> **Extract to read**

The NHS would regret the cost of limiting treatment for obesity, a group of surgeons said today.
According to a report, patients with severe obesity face premature death, disease and disability which could be prevented or eliminated by surgery.
Research by the National Bariatric Surgery Registry (NBSR) found obesity surgery treats a range of life-threatening diseases, including achieving an 86% reduction in the number of patients with type 2 diabetes.
Surgeons suggest the figures demonstrate the cost-effectiveness of early weight-loss treatment.
Data from more than 8,700 operations carried out in the NHS and private sector showed around two thirds of severely obese patients have three or more associated diseases by the time they reach surgery.
Meanwhile a third have high blood pressure, over a quarter have diabetes and nearly a fifth have high cholesterol.
Following surgery, patients who had a 12-month follow-up examination lost some 58% of excess weight. And there was improvement on all associated diseases.
After two years, 86% of those affected by diabetes prior to surgery showed no indication of the disease.
The NBSR said the cost of bariatric surgery - which includes gastric bypasses and gastric bands - is recouped within three years as obesity-associated costs are eliminated.
Bariatric surgeon Alberic Fiennes, chairman of the NBSR data committee, said: "This data shows that not only is UK bariatric surgery safe, but it successfully treats a whole range of diseases - including the rapid resolution of diabetes - yet commissioners continue to ignore the facts.
"An approach that limits treatment to a fraction of those who would benefit is one which the NHS will rue in years to come as these patients become an unsustainable burden on the health service.
"Prevention strategy alone has proved ineffective. There are at least two generations of morbidly obese patients who are now presenting with diabetes, stroke, heart disease and cancer for whom preventative measures are utterly irrelevant.

(Collected data)
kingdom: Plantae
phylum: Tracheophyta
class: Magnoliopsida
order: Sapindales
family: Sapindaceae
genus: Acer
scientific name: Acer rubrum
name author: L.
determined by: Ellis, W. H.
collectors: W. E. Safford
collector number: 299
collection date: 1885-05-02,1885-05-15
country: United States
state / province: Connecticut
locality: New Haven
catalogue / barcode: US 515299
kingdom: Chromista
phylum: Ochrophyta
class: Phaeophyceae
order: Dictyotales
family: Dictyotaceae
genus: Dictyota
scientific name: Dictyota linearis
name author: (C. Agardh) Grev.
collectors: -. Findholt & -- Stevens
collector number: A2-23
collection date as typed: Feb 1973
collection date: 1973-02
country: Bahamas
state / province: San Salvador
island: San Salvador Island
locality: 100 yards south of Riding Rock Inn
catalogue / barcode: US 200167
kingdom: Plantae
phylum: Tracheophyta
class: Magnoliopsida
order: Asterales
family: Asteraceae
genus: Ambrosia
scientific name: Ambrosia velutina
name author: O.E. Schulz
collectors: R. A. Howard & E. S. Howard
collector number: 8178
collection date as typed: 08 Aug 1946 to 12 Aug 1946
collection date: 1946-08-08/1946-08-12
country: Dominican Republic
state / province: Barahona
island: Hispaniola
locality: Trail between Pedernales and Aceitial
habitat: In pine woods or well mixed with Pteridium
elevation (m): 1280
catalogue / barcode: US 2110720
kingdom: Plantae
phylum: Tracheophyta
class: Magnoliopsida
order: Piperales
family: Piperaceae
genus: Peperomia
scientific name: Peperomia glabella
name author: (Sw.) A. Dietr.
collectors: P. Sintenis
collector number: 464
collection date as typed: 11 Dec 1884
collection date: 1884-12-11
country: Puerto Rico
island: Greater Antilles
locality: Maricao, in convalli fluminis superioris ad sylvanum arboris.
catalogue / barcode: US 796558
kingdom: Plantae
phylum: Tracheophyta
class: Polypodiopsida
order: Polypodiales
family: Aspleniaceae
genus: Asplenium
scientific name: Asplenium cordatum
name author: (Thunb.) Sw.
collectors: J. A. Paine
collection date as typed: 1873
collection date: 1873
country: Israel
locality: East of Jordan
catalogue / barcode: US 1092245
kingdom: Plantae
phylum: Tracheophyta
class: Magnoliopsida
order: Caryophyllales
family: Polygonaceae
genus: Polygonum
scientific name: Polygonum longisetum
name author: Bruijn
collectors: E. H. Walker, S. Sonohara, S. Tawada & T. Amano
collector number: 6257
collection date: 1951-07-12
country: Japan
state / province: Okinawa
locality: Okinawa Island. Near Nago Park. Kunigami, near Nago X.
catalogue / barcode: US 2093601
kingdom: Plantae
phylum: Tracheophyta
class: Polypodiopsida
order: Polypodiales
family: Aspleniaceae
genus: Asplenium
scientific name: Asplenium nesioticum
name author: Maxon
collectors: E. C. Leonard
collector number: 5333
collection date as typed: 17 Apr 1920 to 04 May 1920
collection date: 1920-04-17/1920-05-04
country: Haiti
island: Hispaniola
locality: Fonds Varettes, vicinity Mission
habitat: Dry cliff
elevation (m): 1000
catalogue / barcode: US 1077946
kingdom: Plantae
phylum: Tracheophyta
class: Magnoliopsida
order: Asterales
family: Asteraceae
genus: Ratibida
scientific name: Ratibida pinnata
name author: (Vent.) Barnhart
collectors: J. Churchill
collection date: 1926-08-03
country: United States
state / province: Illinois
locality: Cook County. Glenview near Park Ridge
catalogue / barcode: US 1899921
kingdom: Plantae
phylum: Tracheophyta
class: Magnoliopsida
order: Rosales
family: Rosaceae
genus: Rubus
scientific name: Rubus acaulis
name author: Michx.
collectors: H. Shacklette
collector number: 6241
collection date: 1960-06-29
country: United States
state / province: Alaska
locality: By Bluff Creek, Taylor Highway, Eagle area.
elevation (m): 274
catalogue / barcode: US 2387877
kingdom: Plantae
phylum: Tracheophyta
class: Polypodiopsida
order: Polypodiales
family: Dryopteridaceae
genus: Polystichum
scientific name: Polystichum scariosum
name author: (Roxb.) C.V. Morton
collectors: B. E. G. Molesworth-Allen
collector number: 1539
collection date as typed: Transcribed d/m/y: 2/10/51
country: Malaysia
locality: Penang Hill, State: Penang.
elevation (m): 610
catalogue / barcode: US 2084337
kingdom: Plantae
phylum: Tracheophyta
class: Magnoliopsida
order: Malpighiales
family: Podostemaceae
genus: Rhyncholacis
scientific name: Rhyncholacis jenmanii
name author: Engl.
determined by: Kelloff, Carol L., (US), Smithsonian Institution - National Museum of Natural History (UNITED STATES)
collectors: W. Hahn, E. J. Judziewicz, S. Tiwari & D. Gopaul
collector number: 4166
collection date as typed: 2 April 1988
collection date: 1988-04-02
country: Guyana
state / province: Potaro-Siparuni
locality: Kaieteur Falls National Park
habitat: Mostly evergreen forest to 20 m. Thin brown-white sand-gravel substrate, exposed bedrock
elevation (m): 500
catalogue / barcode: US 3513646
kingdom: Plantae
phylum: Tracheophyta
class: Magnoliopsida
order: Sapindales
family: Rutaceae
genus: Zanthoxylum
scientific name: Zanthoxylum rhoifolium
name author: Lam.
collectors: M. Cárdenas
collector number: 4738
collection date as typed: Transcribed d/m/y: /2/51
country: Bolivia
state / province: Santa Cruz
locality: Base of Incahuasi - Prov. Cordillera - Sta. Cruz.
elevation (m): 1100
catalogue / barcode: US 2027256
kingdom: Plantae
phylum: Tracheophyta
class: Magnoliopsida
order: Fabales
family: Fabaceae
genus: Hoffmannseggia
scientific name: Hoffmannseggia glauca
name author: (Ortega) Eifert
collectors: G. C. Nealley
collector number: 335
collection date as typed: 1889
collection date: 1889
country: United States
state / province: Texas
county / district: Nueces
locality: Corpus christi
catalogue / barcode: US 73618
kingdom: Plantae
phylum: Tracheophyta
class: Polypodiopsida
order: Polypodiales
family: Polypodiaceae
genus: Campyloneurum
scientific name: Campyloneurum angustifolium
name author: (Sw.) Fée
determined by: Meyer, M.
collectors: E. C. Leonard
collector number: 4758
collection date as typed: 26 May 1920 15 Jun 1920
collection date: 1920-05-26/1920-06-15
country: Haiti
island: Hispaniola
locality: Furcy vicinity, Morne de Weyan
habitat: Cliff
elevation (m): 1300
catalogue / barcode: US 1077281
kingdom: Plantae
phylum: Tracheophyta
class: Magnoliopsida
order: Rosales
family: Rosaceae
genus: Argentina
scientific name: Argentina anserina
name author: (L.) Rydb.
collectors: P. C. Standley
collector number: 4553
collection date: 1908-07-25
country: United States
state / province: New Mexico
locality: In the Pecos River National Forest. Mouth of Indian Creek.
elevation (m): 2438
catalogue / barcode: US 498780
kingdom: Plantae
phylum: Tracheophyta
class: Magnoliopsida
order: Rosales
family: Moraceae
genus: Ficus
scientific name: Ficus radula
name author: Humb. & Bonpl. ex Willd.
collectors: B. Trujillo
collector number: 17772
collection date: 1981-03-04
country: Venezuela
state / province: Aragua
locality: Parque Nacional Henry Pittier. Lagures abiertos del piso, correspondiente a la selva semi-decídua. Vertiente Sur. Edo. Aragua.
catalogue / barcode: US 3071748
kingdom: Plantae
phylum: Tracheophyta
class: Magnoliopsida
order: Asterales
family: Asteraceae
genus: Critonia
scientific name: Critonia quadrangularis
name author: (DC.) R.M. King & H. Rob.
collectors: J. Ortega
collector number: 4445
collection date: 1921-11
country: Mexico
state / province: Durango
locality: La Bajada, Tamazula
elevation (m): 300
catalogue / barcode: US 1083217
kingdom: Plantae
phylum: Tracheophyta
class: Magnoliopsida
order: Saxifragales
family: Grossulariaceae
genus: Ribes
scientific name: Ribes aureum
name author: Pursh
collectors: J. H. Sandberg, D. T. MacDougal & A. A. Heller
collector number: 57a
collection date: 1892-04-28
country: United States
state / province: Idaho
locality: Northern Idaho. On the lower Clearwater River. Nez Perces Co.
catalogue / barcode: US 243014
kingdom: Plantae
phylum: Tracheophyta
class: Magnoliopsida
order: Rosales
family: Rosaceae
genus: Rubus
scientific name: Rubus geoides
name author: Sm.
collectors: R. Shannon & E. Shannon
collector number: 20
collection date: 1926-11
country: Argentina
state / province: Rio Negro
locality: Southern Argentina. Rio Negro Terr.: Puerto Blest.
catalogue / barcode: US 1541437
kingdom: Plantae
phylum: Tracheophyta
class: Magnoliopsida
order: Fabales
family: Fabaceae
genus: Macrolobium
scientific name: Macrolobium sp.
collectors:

> **Instructions for the task**
Summarize the text on obesity surgery in two sentences.

> **Solution to this task**
Surgeons warned that the NHS would regret limiting obesity treatment, citing National Bariatric Surgery Registry research that found surgery treats a range of life-threatening diseases, including an 86% reduction in the number of patients with type 2 diabetes. Data from more than 8,700 operations showed that patients with a 12-month follow-up lost some 58% of excess weight, and the registry said the cost of bariatric surgery is recouped within three years as obesity-associated costs are eliminated.